We invite robust discussions focused on the changing landscape of data and software publishing requirements for journals, licensing and citations of data and software, tracking users of scientific datasets and software for funding requirements, utility of data repositories and doi generation. We encourage the participation of students and early career researchers, especially in sharing challenges they have encountered attempting to perform reproducible research when using software and/or datasets. The session will be organized in short 5-minute presentations and a panel discussion along with breakout rooms.

These discussions will inform the content of a whitepaper that will serve as an update to ‘Essential Best Practices for the Geospace Community Concerning Reproducible Research, Open Science, and Digital Scholarship’ (authored in 2018). This white paper will serve as a starting point for broader discussion specifically among ground-based observations within the CEDAR community on data and software stewardship towards creating reproducible results.

Agenda

Link to workshop whitepaper notes (pdf)

13:00-13:10: Introduction

Session Convenors

Introduction to the session and review the format and goals.

13:10-13:30: Data distribution and Licensing

Topic expert: Kathryn McWilliams, SuperDARN Data Distribution and Licensing

  • Data availability requirements of funding agencies and journals. Data licensing. Data distribution and tracking. Long-term data distribution

13:30-13:50: Common data repositories

Topic expert: Bill Rideout, CEDAR Madrigal Database

  • Existing data repositories for non-NASA data products, how are they used? Do they serve all the needs of the CEDAR community? . Metadata and file format standards. Can we enforce certain community standards with data management plans?

13:50-14:10: Data citation and attribution

Topic expert: Lan Jian, NASA SPDF

  • Accessibility of data for users and how to comply with journal data policies. Recognition/credit for data providers. The need for a common community “Rules of the Road”. Incentive structures for proper attribution and proper citation.

14:10-14:30: FAIR geospace data

Topic expert: Liam Kilcommons, AMGeO

  • How are we doing with the different aspects of Findable, Accessible, Interoperable, Reusable (FAIR). Why do we need FAIR data? Are FAIR standards practical for CEDAR data?

14:30-14:50: Learning from other disciplines

Topic expert: Kenton McHenry, GEOCODES

  • How other disciplines deal with data and what can we learn from that.

14:50-15:00: Conclusion

Session Convenors

  • Wrap up, next steps, and closing remarks.
Justification

This workshop will address Strategic Thrust #6 "to manage, Mine and Manipulate Geoscience Data and Methods."

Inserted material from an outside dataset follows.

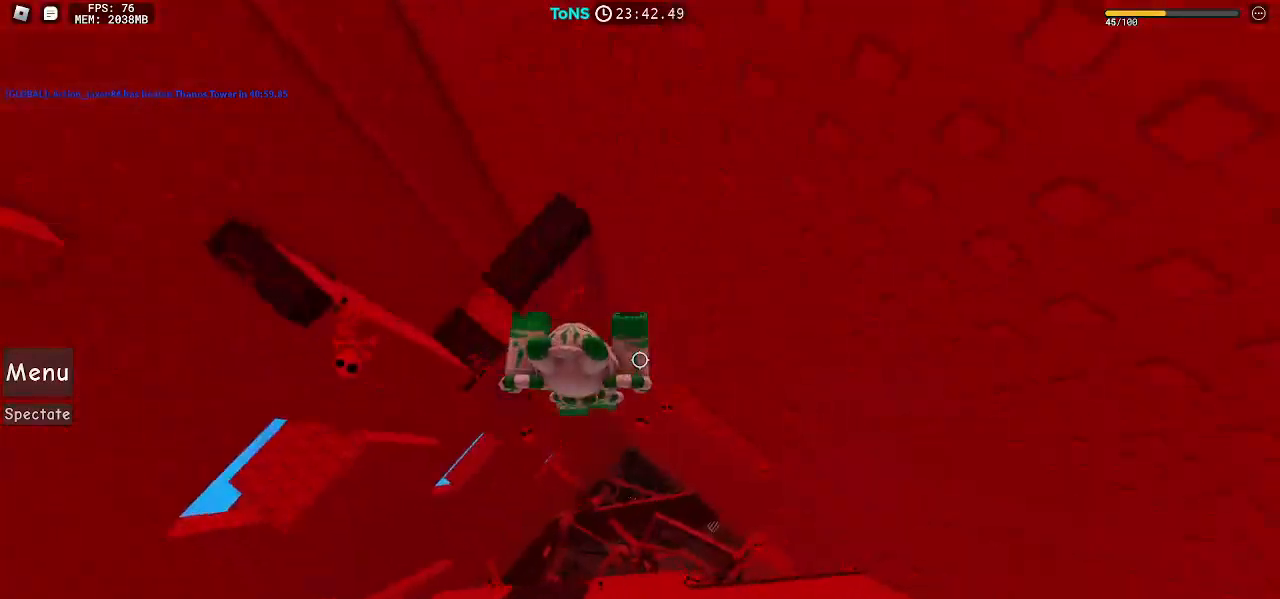
{"keys": ["d", "w"], "mouse": ["right"], "events": [[150, "w", "down"]]}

Reproducing computational results requires robust community infrastructure and adoption of best practices towards managing both data and software. The era of FAIR (Findable, Accessible, Interoperable, Reproducible) data is already upon us, yet we are not fully prepared to adhere to that practice. This is especially challenging in geospace science where we need distributed instrumentation and specialized computational software developed with funding secured through competitive processes. to carry out research. We hope to hear from instrument operators, data providers, and software developers in the geospace community on their challenges to balance various aspects of providing good data and software products and ensuring sustainability of data and software.